_Supplied records_

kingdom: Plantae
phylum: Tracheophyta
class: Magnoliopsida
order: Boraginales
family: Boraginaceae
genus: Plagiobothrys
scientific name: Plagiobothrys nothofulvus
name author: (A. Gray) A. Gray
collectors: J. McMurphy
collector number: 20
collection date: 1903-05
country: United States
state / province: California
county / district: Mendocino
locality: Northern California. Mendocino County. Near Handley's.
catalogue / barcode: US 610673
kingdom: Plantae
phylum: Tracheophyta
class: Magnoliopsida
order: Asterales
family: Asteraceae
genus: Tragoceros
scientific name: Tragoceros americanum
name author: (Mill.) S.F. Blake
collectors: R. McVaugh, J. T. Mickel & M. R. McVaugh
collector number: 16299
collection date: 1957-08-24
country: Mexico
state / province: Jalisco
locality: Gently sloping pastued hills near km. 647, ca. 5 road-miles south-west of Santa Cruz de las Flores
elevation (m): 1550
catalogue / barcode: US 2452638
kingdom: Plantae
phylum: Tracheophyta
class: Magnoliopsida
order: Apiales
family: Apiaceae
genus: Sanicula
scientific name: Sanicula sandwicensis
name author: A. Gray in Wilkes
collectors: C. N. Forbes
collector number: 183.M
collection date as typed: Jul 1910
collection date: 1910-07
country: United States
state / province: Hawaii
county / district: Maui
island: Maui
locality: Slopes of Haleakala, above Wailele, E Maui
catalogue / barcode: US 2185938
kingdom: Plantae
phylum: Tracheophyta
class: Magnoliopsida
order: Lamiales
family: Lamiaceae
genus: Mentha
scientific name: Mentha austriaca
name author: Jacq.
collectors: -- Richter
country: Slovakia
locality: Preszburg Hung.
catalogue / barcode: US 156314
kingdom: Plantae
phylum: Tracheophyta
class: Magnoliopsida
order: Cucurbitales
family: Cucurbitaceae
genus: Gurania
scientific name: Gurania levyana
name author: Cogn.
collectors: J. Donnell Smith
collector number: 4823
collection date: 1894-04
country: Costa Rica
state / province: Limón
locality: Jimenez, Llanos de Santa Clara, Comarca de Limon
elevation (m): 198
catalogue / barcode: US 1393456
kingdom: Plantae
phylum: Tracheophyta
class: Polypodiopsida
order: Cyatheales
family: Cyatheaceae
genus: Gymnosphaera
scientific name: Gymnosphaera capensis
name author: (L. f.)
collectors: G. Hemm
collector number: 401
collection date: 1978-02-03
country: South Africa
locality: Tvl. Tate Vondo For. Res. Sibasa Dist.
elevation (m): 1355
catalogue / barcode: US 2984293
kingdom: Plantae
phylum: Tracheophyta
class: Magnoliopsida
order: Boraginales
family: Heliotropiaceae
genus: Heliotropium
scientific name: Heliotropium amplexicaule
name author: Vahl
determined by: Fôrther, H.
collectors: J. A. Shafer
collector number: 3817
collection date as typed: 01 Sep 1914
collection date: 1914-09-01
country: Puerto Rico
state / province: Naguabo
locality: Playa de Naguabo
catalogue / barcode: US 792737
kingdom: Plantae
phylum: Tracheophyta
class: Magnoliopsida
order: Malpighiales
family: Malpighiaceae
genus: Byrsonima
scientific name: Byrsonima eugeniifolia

_Exercise instructions_
Please report each line of the listing that contains the string "catalogue", copying every such line in full.

_Result of this task_
catalogue / barcode: US 610673
catalogue / barcode: US 2452638
catalogue / barcode: US 2185938
catalogue / barcode: US 156314
catalogue / barcode: US 1393456
catalogue / barcode: US 2984293
catalogue / barcode: US 792737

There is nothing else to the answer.